Beschaffung optimieren

In der Wertschöpfungskette spielt der Einkauf eine wesentliche Rolle. Die Kosten für Material und Dienstleistungen steigen. In der operativen Beschaffung kommen die Prozesskosten in der Abteilung, im Einkauf und in der Finanzabteilung hinzu.

Ein typisches Beispiel:

Immer mehr kleine Bestellungen gehen an Nebenlieferanten, Kleinlieferanten, Einmallieferanten, Importlieferanten, Webshoplieferanten, Dienstleistungslieferanten. Sie erhöhen den Zeitdruck, denn zusätzliche Prüfungen, Rückfragen, Freigabeverfahren, Rechnungen, etc., kommen zu dem allgemeinen Tagesgeschäft hinzu. Ganz zu schweigen davon, wie hier die Versorgungssicherheit und die Reduzierung der Beschaffungs- und Prozesskosten erbracht werden soll.

Was fehlt ist ein „Lieferant“ der wirklich alles und natürlich kostensicher verhandelt, zuverlässig liefern kann.

Aber selbst Anbietergrößen wie Amazon können nicht alles liefern. Abgesehen davon sind die kleinen Rechnungen sind für jede Finanzabteilung ein Gräuel. Für einige wenige Lieferanten gibt es die Purchasing-Card, andere Lieferanten lehnen dieses Modell ab. Auch der eine Systemlieferant der ein bestimmtes Produkte beschafft und mitliefert wird genutzt.
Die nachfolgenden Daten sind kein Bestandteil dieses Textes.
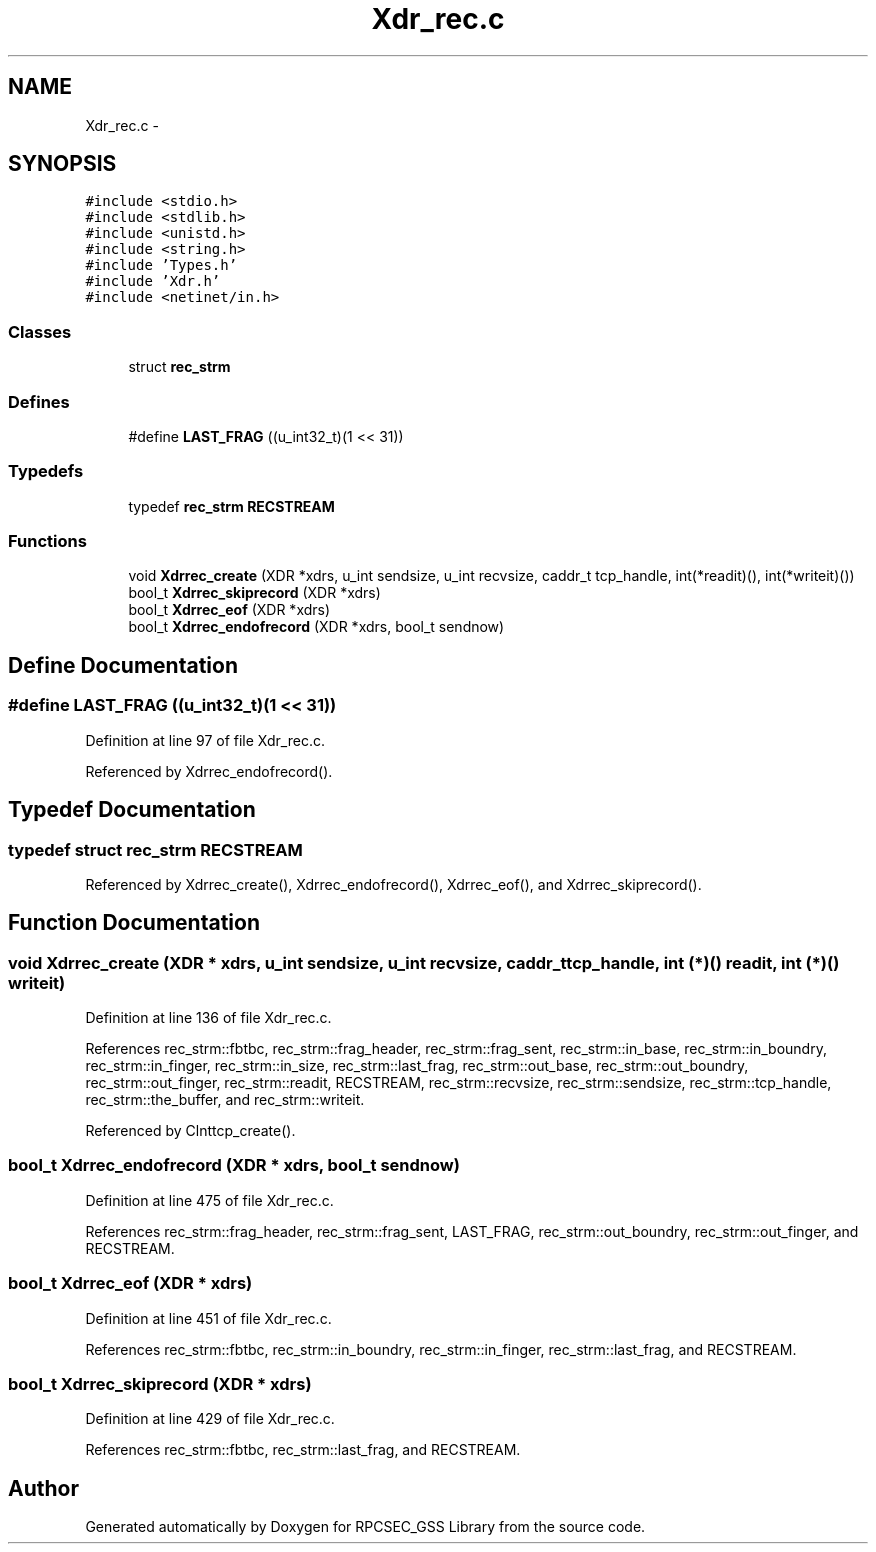 .TH "Xdr_rec.c" 3 "22 Dec 2006" "Version 0.1" "RPCSEC_GSS Library" \" -*- nroff -*-
.ad l
.nh
.SH NAME
Xdr_rec.c \- 
.SH SYNOPSIS
.br
.PP
\fC#include <stdio.h>\fP
.br
\fC#include <stdlib.h>\fP
.br
\fC#include <unistd.h>\fP
.br
\fC#include <string.h>\fP
.br
\fC#include 'Types.h'\fP
.br
\fC#include 'Xdr.h'\fP
.br
\fC#include <netinet/in.h>\fP
.br

.SS "Classes"

.in +1c
.ti -1c
.RI "struct \fBrec_strm\fP"
.br
.in -1c
.SS "Defines"

.in +1c
.ti -1c
.RI "#define \fBLAST_FRAG\fP   ((u_int32_t)(1 << 31))"
.br
.in -1c
.SS "Typedefs"

.in +1c
.ti -1c
.RI "typedef \fBrec_strm\fP \fBRECSTREAM\fP"
.br
.in -1c
.SS "Functions"

.in +1c
.ti -1c
.RI "void \fBXdrrec_create\fP (XDR *xdrs, u_int sendsize, u_int recvsize, caddr_t tcp_handle, int(*readit)(), int(*writeit)())"
.br
.ti -1c
.RI "bool_t \fBXdrrec_skiprecord\fP (XDR *xdrs)"
.br
.ti -1c
.RI "bool_t \fBXdrrec_eof\fP (XDR *xdrs)"
.br
.ti -1c
.RI "bool_t \fBXdrrec_endofrecord\fP (XDR *xdrs, bool_t sendnow)"
.br
.in -1c
.SH "Define Documentation"
.PP 
.SS "#define LAST_FRAG   ((u_int32_t)(1 << 31))"
.PP
Definition at line 97 of file Xdr_rec.c.
.PP
Referenced by Xdrrec_endofrecord().
.SH "Typedef Documentation"
.PP 
.SS "typedef struct \fBrec_strm\fP  \fBRECSTREAM\fP"
.PP
Referenced by Xdrrec_create(), Xdrrec_endofrecord(), Xdrrec_eof(), and Xdrrec_skiprecord().
.SH "Function Documentation"
.PP 
.SS "void Xdrrec_create (XDR * xdrs, u_int sendsize, u_int recvsize, caddr_t tcp_handle, int (*)() readit, int (*)() writeit)"
.PP
Definition at line 136 of file Xdr_rec.c.
.PP
References rec_strm::fbtbc, rec_strm::frag_header, rec_strm::frag_sent, rec_strm::in_base, rec_strm::in_boundry, rec_strm::in_finger, rec_strm::in_size, rec_strm::last_frag, rec_strm::out_base, rec_strm::out_boundry, rec_strm::out_finger, rec_strm::readit, RECSTREAM, rec_strm::recvsize, rec_strm::sendsize, rec_strm::tcp_handle, rec_strm::the_buffer, and rec_strm::writeit.
.PP
Referenced by Clnttcp_create().
.SS "bool_t Xdrrec_endofrecord (XDR * xdrs, bool_t sendnow)"
.PP
Definition at line 475 of file Xdr_rec.c.
.PP
References rec_strm::frag_header, rec_strm::frag_sent, LAST_FRAG, rec_strm::out_boundry, rec_strm::out_finger, and RECSTREAM.
.SS "bool_t Xdrrec_eof (XDR * xdrs)"
.PP
Definition at line 451 of file Xdr_rec.c.
.PP
References rec_strm::fbtbc, rec_strm::in_boundry, rec_strm::in_finger, rec_strm::last_frag, and RECSTREAM.
.SS "bool_t Xdrrec_skiprecord (XDR * xdrs)"
.PP
Definition at line 429 of file Xdr_rec.c.
.PP
References rec_strm::fbtbc, rec_strm::last_frag, and RECSTREAM.
.SH "Author"
.PP 
Generated automatically by Doxygen for RPCSEC_GSS Library from the source code.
Alles in allem behilft sich der Einkauf notgedrungen mit eher Zeit- und kostenverursachenden Tätigkeiten, weil alles nur sehr zeitaufwendige, manuelle Teillösungen sind. Statt sich gewinnbringenden Tätigkeiten zuwenden zu können, erstickt der Einkauf trotz aller Bemühungen und vermeintlicher Systemlösungen in administrativen Aufgaben.
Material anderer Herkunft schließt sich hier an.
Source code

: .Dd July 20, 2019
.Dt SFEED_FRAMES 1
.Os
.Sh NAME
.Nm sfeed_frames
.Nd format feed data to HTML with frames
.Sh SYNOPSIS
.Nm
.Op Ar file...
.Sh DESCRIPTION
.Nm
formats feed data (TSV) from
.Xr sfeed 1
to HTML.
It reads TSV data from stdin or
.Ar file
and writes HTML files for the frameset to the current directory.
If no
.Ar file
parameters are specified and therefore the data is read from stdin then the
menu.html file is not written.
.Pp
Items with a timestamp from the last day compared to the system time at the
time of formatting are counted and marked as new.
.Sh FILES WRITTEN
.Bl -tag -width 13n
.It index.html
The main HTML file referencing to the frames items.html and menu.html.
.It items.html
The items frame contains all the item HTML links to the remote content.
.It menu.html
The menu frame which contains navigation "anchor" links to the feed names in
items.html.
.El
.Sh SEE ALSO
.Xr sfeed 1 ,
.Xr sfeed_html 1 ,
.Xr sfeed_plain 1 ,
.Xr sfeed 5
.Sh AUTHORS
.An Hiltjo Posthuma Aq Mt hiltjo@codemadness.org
All dies betrifft weniger das Kerngeschäft, die A-Artikel die beschafft werden müssen, sondern die Nebenlieferanten, also die Tail-Spends. Werden wie im Kerngeschäft des Unternehmens üblich, die Bestellungen sehr frühzeitig mittels IT-Workflow bearbeitet, müssen viele Tail-Spends manuell eingegeben werden. Analog zu den Prozessen im Kerngeschäft ist es möglich einen externen Spezialisten zu beauftragen. Dieser übernimmt die zeit- und kostenintensiven Arbeitsschritte und bündelt die anfallende Masse der Eingangsrechnungen. Der Einkauf erhält auf einen Schlag wertvolle Zeit für seine Hauptaufgaben.

Der Spezialist übernimmt alle Arten von Bestellungen, sorgt für die Terminverfolgung und die Stammdatenpflege, liefert konkrete Analysen und Auswertungen. Er sorgt von der Bedarfsmeldung bis zur buchungsgerechten Monatsrechnung für eine kundenspezifisch ausgelegte Abwicklung bei 80% der Lieferanten im Unternehmen.

Und der Einkauf nutzt die gewonnene Zeit für die unternehmensspezifische Beschaffungsstrategie, um Auswertungen und Vergleiche zu bewerten, für Verhandlungen, für ein optimales Lieferantenmanagement, letztendlich für die Kosten-, Qualitäts- und Prozessoptimierung.